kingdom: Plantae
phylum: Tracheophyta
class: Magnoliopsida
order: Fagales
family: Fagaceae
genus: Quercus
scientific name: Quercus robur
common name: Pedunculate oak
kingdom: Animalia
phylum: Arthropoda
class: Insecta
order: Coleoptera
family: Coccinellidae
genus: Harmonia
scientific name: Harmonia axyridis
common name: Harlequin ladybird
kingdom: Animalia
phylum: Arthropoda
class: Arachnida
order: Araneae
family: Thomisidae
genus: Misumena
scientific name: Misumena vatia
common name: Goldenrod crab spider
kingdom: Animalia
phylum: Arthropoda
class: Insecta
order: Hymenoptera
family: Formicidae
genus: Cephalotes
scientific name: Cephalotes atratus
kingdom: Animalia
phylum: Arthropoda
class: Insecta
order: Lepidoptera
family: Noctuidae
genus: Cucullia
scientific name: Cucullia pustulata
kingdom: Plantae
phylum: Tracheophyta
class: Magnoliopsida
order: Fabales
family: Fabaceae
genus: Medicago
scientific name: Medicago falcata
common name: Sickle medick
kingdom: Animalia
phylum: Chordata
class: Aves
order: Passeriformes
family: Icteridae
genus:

EXERCISE: Write out all of the records again, switching every "common name" to "vernacular name" and leaving everything else as it is.

WRITTEN ANSWER:
kingdom: Plantae
phylum: Tracheophyta
class: Magnoliopsida
order: Fagales
family: Fagaceae
genus: Quercus
scientific name: Quercus robur
vernacular name: Pedunculate oak
kingdom: Animalia
phylum: Arthropoda
class: Insecta
order: Coleoptera
family: Coccinellidae
genus: Harmonia
scientific name: Harmonia axyridis
vernacular name: Harlequin ladybird
kingdom: Animalia
phylum: Arthropoda
class: Arachnida
order: Araneae
family: Thomisidae
genus: Misumena
scientific name: Misumena vatia
vernacular name: Goldenrod crab spider
kingdom: Animalia
phylum: Arthropoda
class: Insecta
order: Hymenoptera
family: Formicidae
genus: Cephalotes
scientific name: Cephalotes atratus
kingdom: Animalia
phylum: Arthropoda
class: Insecta
order: Lepidoptera
family: Noctuidae
genus: Cucullia
scientific name: Cucullia pustulata
kingdom: Plantae
phylum: Tracheophyta
class: Magnoliopsida
order: Fabales
family: Fabaceae
genus: Medicago
scientific name: Medicago falcata
vernacular name: Sickle medick
kingdom: Animalia
phylum: Chordata
class: Aves
order: Passeriformes
family: Icteridae
genus:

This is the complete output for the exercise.